My tests is this: How fast does it boot from Happy Mac to Desktop, how fast does it load an app, how fast does it load a large file, how fast does it take to save that file, how fast does it quit the app, and how fast it shuts down. Using a ThinkPad 190E (a 20 year old MMX 120MHz Pentium (1) Laptop loading Win 98, MS Word, it takes seconds. 12 seconds to boot - DAMN! It is faster than my i5 PC and Laptop! OSX on a G3 Dual USB takes 30 seconds, and System 7.6 on a 1400 takes 25 second. Though there is a long pause in the System 7.6 1400 from "Welcome to Macintosh" to the first extension loading up; I figure that without that pause the 1400 could boot in 15 seconds or less. Using a hard drive on these systems then the numbers of wait is in the minutes.
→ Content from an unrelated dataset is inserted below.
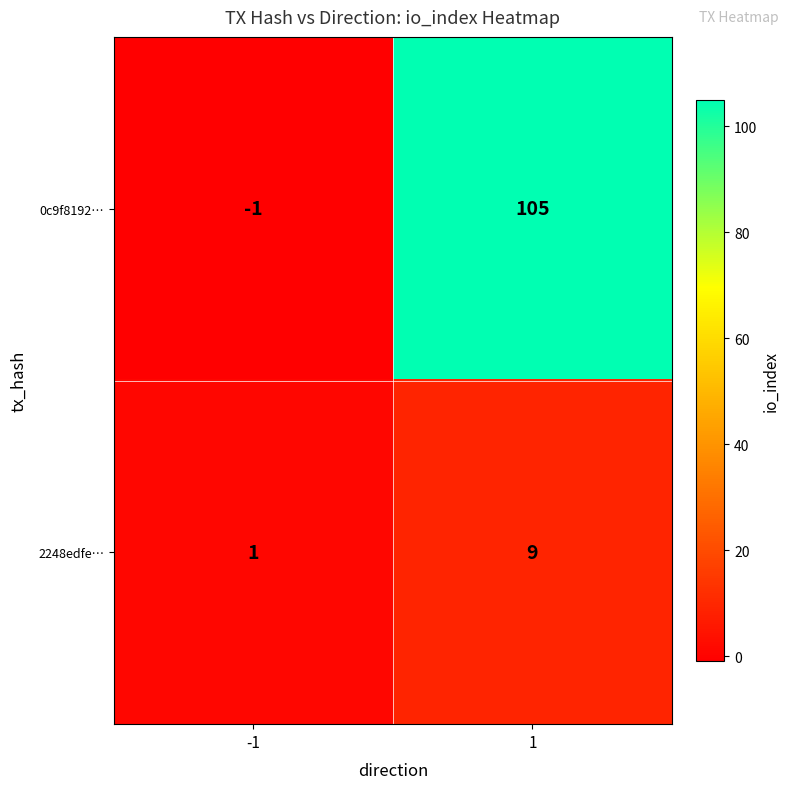

What is the approximate value of 0c9f8192… at 1, to the nearest 5?

105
But I'm glad to see those numbers.

 
These 500s series Powerbook also work with the CF -> IDE Adapter if they have the IDE interface in them.
Short of laboriously (and dangerously, considering the fragile case plastics) opening my 540c to see what kind of hard drive it has, is there any way to tell whether it has an IDE or a SCSI hard drive? I vaguely recall that the earliest Mac IDE implementations masqueraded as SCSI to the system software, so I don’t believe the machine could tell me from its own knowledge, even if I were to find a System Profiler workalike that old.

 
Short of laboriously (and dangerously, considering the fragile case plastics) opening my 540c to see what kind of hard drive it has, is there any way to tell whether it has an IDE or a SCSI hard drive? I vaguely recall that the earliest Mac IDE implementations masqueraded as SCSI to the system software, so I don’t believe the machine could tell me from its own knowledge, even if I were to find a System Profiler workalike that old.
I had to scour the net and the forum. The 520 - 550c uses SCSI hard drives. This I have to apologize for. Sorry for the screw up.

But here is the basis of that screw up, there are a couple of old posts of members using the Aztec CF Monster Laptop SCSI Adapter to use a CF in a powerbook. CFs are IDE in nature.

I've seen these adapters on Ebay go for $120 or so from a couple of Japanese sellers.

 
Regarding dual CF adapters, the dual CF -> SCSI adapters work in my 540c, no problem. So, it must be an IDE thing.